Cuban student backs government, denies arrest
HAVANA (Reuters) - A Cuban student who criticized state restrictions on travel and access to the Internet reappeared on Tuesday in a government video saying foreign media had distorted his words.
Eliecer Avila denied he had been arrested, as claimed by opponents of Fidel Castro's government in Miami. He made the denial in an interview posted on the Web site of the Communist Party newspaper Granma -- www.granma.cubaweb.cu/.
Avila, 21, and other computer science students criticized low wages and lack of government accountability at a town-hall style meeting on January 19 with the speaker of Cuba's National Assembly, Ricardo Alarcon.
Videos of the meeting, in which Avila demanded to know, among other things, why Cubans had to work 2-3 days to buy a toothbrush, circulated like wildfire in Havana.
The student criticism came as more Cubans begin to speak out about the shortcomings of the Caribbean island's socialist system, a debate encouraged by acting President Raul Castro since he took over from his ailing brother Fidel in 2006.
The comments were covered widely by foreign news media in Havana, including CNN, as a reflection of growing criticism of the government. The headline in Spain's El Pais newspaper was "University students openly challenge Cuban regime."
But in the video on the Granma site, Avila said his criticism was internal to the socialist society born of Castro's 1959 revolution.
"If some students dealt with certain controversial matters there ... the intention is to improve socialism, not to destroy it ... so that things that have to be fixed, changed or revised can be done so within the Revolution," Avila said.
TOOTHACHE, NO ARREST
Avila said he had gone home to have two wisdom teeth extracted in Puerto Padre, in the eastern province of Las Tunas, when he was informed about a "media campaign" against Cuba using his criticisms.
He said he was fetched by Cesar Lage, student leader at the University of Computing Science and son of Vice President Carlos Lage, to return to Havana to make a denial.
"It was never an arrest. My family is completely at ease. There is no problem," Avila said in the video interview with four other students, including Cesar Lage.
On Monday, Cuban-American congressman Lincoln Diaz-Balart, a Republican from Florida, condemned Avila's arrest by "Cuban regime thugs" and said the Castro government was trying to perpetuate itself by stopping young Cubans from speaking out.
One anti-Castro group even set up a "Free Eliecer" blog -- here
The meeting with Alarcon was a rare public challenge to the authorities coming from some of the best-informed university students in Cuba.
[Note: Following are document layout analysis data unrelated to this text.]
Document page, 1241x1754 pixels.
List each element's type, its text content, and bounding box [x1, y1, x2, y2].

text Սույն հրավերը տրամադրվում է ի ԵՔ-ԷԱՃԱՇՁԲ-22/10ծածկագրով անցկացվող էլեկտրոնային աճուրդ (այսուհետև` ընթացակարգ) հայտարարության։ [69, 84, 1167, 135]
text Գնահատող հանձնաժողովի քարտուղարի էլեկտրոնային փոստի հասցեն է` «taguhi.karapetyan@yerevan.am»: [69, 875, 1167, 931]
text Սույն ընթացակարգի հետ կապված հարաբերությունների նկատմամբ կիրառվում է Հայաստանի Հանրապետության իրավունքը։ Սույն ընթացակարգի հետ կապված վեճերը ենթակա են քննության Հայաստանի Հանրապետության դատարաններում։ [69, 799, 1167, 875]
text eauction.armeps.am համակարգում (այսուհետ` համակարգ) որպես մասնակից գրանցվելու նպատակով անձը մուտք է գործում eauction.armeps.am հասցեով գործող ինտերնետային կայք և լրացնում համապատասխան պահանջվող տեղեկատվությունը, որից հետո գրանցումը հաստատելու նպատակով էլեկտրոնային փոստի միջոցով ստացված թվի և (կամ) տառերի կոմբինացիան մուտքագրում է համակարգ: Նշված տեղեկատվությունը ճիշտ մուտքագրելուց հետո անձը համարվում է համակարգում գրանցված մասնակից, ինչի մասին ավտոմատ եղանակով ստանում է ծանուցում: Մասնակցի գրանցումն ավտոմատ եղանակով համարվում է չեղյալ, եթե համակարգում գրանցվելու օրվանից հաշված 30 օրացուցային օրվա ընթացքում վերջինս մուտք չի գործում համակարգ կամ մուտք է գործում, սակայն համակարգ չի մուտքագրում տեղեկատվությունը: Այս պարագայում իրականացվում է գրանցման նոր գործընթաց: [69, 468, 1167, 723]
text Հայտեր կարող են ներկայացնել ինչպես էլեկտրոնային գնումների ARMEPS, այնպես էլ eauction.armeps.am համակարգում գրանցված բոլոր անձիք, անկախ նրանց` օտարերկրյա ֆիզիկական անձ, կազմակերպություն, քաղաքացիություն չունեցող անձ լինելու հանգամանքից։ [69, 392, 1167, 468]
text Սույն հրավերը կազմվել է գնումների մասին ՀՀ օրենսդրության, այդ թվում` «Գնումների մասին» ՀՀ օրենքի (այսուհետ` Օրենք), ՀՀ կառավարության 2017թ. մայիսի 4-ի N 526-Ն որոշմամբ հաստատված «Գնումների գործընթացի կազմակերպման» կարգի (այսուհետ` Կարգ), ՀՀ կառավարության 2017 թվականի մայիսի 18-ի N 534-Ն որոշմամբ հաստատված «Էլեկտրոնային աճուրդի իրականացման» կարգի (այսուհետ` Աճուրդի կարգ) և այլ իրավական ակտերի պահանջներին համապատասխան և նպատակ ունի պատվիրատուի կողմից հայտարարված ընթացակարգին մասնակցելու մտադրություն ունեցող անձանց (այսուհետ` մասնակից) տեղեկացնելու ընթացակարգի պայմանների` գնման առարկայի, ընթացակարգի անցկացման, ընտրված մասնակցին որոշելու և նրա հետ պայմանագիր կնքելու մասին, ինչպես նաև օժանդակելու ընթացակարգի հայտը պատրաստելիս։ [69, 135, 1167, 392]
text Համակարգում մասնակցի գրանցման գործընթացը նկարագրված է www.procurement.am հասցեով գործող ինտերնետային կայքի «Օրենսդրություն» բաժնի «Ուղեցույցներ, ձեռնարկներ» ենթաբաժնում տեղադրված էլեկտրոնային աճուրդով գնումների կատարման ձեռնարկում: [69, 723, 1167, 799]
"Why can't the people of Cuba go to hotels or travel to other parts of the world?" Avila had asked.
He also demanded to know why the government bans the use of Web sites Yahoo! and Google for e-mail and messenger services.
Only foreigners are allowed to stay at hotels at Cuba's beach resorts. To leave the island, Cubans need a permit from the government, which particularly restricts travel by young people.
Internet service is controlled by the government, which blocks access to critical Web sites. Many Cubans with Internet access can use e-mail but not surf the Web, only an intranet of Cuban Web sites.